* [The problem]:
In the data below, locate the line containing "Jedlý papír nesmí" and the line containing "場所を選び、探索するところから始まります。それは地元の人にとって", then retype both and everything between them exactly. Pictures are not part of the copy.

* [Exercise data]:
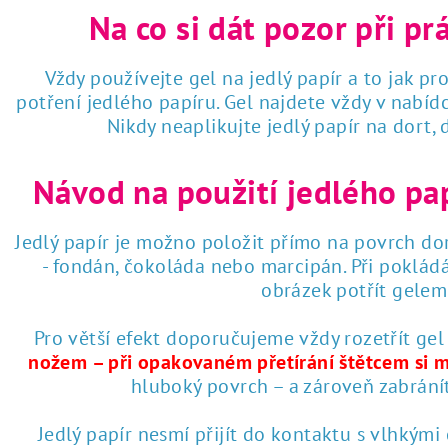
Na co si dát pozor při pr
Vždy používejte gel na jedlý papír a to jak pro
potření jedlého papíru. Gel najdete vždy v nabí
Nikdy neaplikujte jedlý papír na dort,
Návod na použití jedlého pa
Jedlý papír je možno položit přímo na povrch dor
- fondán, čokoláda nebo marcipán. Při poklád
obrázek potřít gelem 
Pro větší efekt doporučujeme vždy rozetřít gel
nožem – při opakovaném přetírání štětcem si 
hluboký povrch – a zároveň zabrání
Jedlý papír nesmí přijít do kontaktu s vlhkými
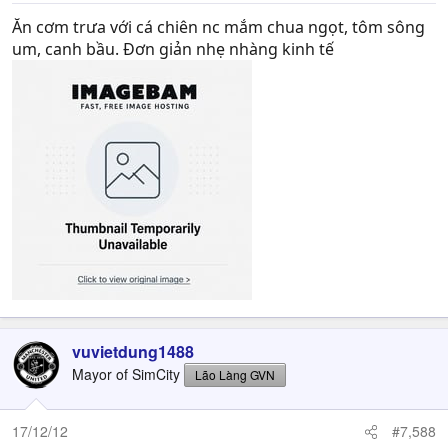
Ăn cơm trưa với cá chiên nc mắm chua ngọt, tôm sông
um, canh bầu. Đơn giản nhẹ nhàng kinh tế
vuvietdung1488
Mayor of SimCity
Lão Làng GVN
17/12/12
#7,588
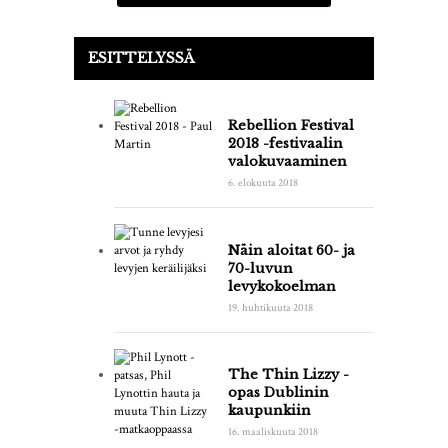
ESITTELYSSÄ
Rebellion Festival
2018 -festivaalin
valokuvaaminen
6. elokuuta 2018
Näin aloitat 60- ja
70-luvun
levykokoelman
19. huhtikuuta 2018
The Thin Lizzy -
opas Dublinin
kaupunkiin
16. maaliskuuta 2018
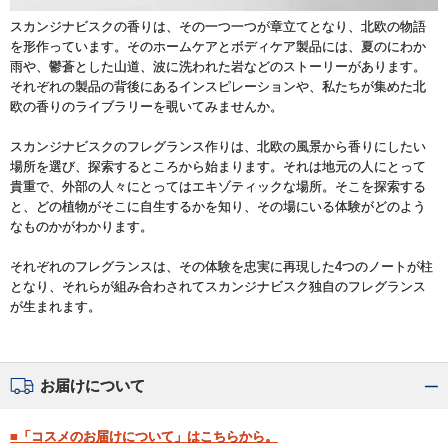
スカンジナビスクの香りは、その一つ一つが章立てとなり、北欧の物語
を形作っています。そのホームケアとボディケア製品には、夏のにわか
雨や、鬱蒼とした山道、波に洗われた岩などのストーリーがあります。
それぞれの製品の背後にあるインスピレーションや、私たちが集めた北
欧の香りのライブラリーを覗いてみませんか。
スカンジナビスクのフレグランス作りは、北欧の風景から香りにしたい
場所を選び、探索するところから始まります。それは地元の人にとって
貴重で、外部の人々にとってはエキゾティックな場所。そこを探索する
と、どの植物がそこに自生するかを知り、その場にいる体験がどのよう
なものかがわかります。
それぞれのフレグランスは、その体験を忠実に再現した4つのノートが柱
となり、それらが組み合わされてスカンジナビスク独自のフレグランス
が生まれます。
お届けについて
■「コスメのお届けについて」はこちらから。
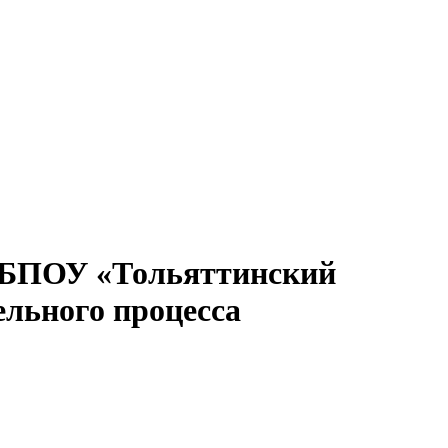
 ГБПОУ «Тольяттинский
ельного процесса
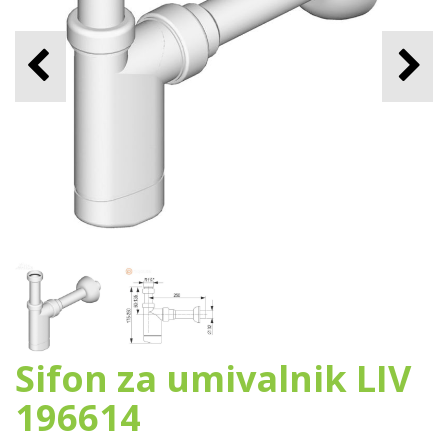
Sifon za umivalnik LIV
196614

* [Solution for this exercise]:
Jedlý papír nesmí přijít do kontaktu s vlhkými
Ăn cơm trưa với cá chiên nc mắm chua ngọt, tôm sông
um, canh bầu. Đơn giản nhẹ nhàng kinh tế
vuvietdung1488
Mayor of SimCity
Lão Làng GVN
17/12/12
#7,588
ESITTELYSSÄ
Rebellion Festival
2018 -festivaalin
valokuvaaminen
6. elokuuta 2018
Näin aloitat 60- ja
70-luvun
levykokoelman
19. huhtikuuta 2018
The Thin Lizzy -
opas Dublinin
kaupunkiin
16. maaliskuuta 2018
スカンジナビスクの香りは、その一つ一つが章立てとなり、北欧の物語
を形作っています。そのホームケアとボディケア製品には、夏のにわか
雨や、鬱蒼とした山道、波に洗われた岩などのストーリーがあります。
それぞれの製品の背後にあるインスピレーションや、私たちが集めた北
欧の香りのライブラリーを覗いてみませんか。
スカンジナビスクのフレグランス作りは、北欧の風景から香りにしたい
場所を選び、探索するところから始まります。それは地元の人にとって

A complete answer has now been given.